The first building on the Ormiston estate was a slab hut, which was erected in 1853. The slab hut remains today, on display as the house’s kitchen. The gaps in its rough timber slabs are covered by metal strips and fastened with hand wrought nails. A cedar ceiling and verandah were added at a later date and rooms for maids were later built beside the hut.
Work on the main house commenced in 1862, using some craftsman and materials from overseas, and some local materials. Overseas materials were believed to have been transported to Australia aboard the famous clipper ship, the Flying Cloud.
The house was built in three stages, and although the exact date of commencement is unknown, it can be determined from diary of Claudius Whish that the first section was completed by 1862. The second and third sections of the House were both completed by 1964-1865.
Ormiston House displays the simplicity yet elegance of early colonial architecture. The wide verandahs, large doors, fireplaces, security shutters, French lights and highly decorative ceilings combine to make this one of the finest remaining examples of colonial architecture in Queensland.
The bricks were baked locally, the name of the foreman Cowan being marked on one of the bricks which can still be viewed today. The roof, originally shingled, was replaced with corrugated iron (heritage gauge and heritage length) and restored by Colorbond in the same gauge and length in 1993. Shutters, architraves, door frames are of solid cedar and the door panels are mahogany. The door knobs are of oxidised brass in the beehive design. The cypress floors have been extensively restored. The verandahs were originally of flagged verandahs. At a later stage, the verandahs were concrete, until they were replaced with Helidon Sandstone during restoration. Twin Doric columns supporting the wide verandah roof were cut from local cypress and pine and shipped to England to be turned.
The ceilings in the first section of the house were originally of calico and in the second stage, lathe and plaster. The metal zinc ceilings were installed during the ownership by the Macartney family.
Ormiston House was one of the first houses in Queensland to have a flushing toilet. It also boasted gas lighting, and remains of the carbide gas pipes can be seen in the drawing room, study and pantry.

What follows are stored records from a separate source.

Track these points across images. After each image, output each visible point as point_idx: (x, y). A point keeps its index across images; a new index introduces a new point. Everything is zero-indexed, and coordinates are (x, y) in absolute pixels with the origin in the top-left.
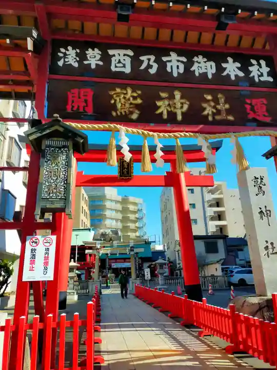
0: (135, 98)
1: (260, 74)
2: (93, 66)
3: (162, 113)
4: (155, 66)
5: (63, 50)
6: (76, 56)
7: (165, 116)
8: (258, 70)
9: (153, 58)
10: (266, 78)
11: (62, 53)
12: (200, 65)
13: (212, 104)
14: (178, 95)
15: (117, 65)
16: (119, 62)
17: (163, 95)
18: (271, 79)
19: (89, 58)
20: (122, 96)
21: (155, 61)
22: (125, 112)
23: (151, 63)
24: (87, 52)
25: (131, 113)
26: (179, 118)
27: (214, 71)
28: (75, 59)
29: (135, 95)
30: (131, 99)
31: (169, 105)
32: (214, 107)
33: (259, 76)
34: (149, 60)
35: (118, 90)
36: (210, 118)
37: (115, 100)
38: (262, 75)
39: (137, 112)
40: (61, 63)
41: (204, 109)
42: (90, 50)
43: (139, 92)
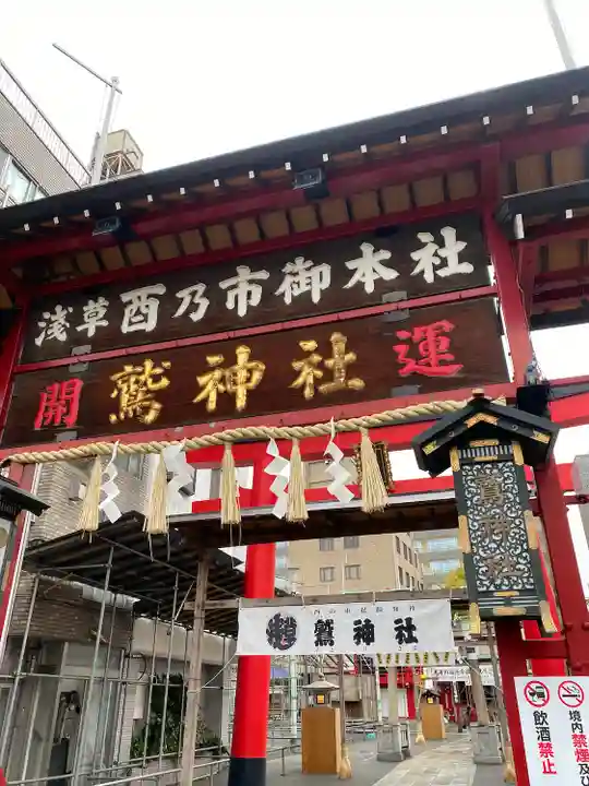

After Hope’s departure from Ormiston, the property was tenanted for several years. It was purchased by John Arthur Macartney F.R.G.S. in 1913.
Macartney was an explorer and prominent pioneer pastoralist in Central Queensland and the Northern Territory. Although he was an extensive landowner, he was renowned more for exploration and in recognition of his achievements he was made a Fellow of the Royal Geological Society in 1885. He made many improvements to the house, notably the pressed metal ceilings. After he died in 1917 it was left in the care of his daughter Flora and her widowed sister.
After Flora died in 1955 her great-niece took over the property, and in 1959, the property was again sold. The new owners were the Discalced Carmelite Order, who are still the current owners today.